We are meaning-hungry creatures and I would suggest that above all else, to live in hope is essentially a belief that there is meaning and narrative in what sometimes appears to be a jumbled mess of days and years. To read one’s life closely, is to make connections between the raw materials of our days- the text- until we find that moment of resonance. Hence my subtitle, “A Close Reading of the Everyday.” I’ve always found a certain thrill in close reading and making connections within a text, staying up all night writing papers in college and graduate school, reading and rereading literature, searching for parts of the narrative that somehow matched or came together like a puzzle. You don’t always know what it is you’re searching for, but you do recognize it when you find it.

And I do prefer to think of it as a finding, a discovery, rather than an imposing upon. A NY Times article last week entitled, “Writing Your Way to Happiness,” reports that the practice of writing to “rewrite” your life narratives can have transformative results. Dr. Wilson, author of “Redirect: Changing the Stories We Live By,” and professor at my alma mater says, “Writing forces people to reconstrue whatever is troubling them and find new meaning in it.” Certainly writing does possess this power. In a 2005 NY Times review of Joan Didion’s “The Year of Magical Thinking,” the reviewer writes of Didion and her husband, “Writing for both of them was a way to find out what they thought; the construction of a narrative was a means of imposing a pattern on the chaos of life.”   In my own reading and writing, I too have attempted to make sense of the randomness. But what most surprised me during the darkest period of my life was my writing’s natural and persistent inclination towards hope. Although I never planned to write in an encouraging style, hope always seemed to sneak up on me at the end of a piece. When I sifted through what felt like the charred ruins of my life closely, threads of narrative and beauty and meaning were also there- whether I wanted to admit it or not.

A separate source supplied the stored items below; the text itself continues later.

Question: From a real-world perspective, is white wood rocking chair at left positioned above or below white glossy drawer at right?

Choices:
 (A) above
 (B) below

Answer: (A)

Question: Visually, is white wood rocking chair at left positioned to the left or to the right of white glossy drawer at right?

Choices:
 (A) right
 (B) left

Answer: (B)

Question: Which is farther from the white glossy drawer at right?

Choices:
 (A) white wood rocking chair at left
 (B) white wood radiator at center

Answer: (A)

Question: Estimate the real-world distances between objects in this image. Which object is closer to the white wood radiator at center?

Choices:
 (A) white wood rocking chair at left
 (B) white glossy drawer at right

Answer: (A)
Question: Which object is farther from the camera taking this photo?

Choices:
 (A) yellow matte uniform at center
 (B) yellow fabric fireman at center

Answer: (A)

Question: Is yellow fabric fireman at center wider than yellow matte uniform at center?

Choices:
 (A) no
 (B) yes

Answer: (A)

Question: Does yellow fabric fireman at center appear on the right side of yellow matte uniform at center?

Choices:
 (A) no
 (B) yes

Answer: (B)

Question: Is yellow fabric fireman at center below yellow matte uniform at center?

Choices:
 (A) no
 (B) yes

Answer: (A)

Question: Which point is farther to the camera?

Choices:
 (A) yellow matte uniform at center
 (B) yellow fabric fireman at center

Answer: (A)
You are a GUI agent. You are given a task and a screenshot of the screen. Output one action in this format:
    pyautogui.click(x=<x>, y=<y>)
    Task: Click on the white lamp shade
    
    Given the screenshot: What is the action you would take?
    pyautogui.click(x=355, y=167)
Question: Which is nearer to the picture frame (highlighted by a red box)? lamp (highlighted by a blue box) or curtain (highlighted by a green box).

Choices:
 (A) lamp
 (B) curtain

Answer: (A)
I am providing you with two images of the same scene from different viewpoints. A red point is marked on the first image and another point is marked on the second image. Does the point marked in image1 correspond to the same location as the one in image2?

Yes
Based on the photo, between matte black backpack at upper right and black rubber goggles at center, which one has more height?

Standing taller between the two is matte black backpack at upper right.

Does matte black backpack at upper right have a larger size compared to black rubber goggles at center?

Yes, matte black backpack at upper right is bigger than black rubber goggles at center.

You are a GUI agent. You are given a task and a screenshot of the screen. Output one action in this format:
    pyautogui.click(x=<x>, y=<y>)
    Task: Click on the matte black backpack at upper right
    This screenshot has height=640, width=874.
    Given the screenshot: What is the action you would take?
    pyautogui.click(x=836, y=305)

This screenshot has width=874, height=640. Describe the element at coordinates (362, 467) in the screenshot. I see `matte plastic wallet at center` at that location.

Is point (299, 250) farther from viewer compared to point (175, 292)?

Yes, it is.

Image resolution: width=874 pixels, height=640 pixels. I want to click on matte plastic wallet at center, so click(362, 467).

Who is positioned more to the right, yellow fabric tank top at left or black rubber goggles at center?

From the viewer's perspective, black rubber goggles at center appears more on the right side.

And so, I cannot give the writing process itself full credit for editing or revising my life narrative. That kind of writing always feels forced no matter how one tries to mask its inauthenticity. Having a crappy day and putting a positive spin on it with words would just suck. I wouldn’t want to impose order on chaos through my writing just as I wouldn’t want to have blind faith in a God because the notion comforts me. Rather, because I have always felt a piece of writing or a song to preexist its creation, it makes more sense to me that the process is a tool that opens one up to truths already there, that one was otherwise unable to see. It is somewhat like the invisible ink in my six-year-old’s secret agent kit. The writing is there already, but you just can’t see it until you shine the little blue light on the top of the pen on it.  Then, suddenly, a blank white sheet of paper that one might have written right over, reveals letters, words- a message.

Although the sheer act of writing can serve in a therapeutic way, writing that has become art transcends rather than repairs.  Just as the Ignatian practice of the Daily Examen looks back over a day to find God present in all things, art is not a rewriting of the raw materials of life, but a close reading. Not a revising, but a revealing. It most reminds me of the excavation tools my daughter gets at the Museum of Natural History to uncover “dinosaur fossils,” – the sharper tool that chips away at the sand, and especially the brush that gently reveals, to her delight, the bones underneath. If ever I should take up my studies, my archaeological tools and discover only brokenness and shattered things, I’ll have to change this blog title. Until then, it is studies in hope.

JAC

January 23, 2015

3 Comments

  1. mandelovich

    My name is Julie. My husband died on September 13, 2013. We have a 10 year old daughter. Thank you for your beautiful blog.

    Reply
    • JAC

      Hi Julie,
      I’m so sorry for your loss. Thank you for going on and being here…I genuinely salute you.

      Reply
  2. Raising Happy

    I just came across your blog and find both your story and perspective inspiring. I appreciate the attention you seem to give everything and will be returning again as a reader.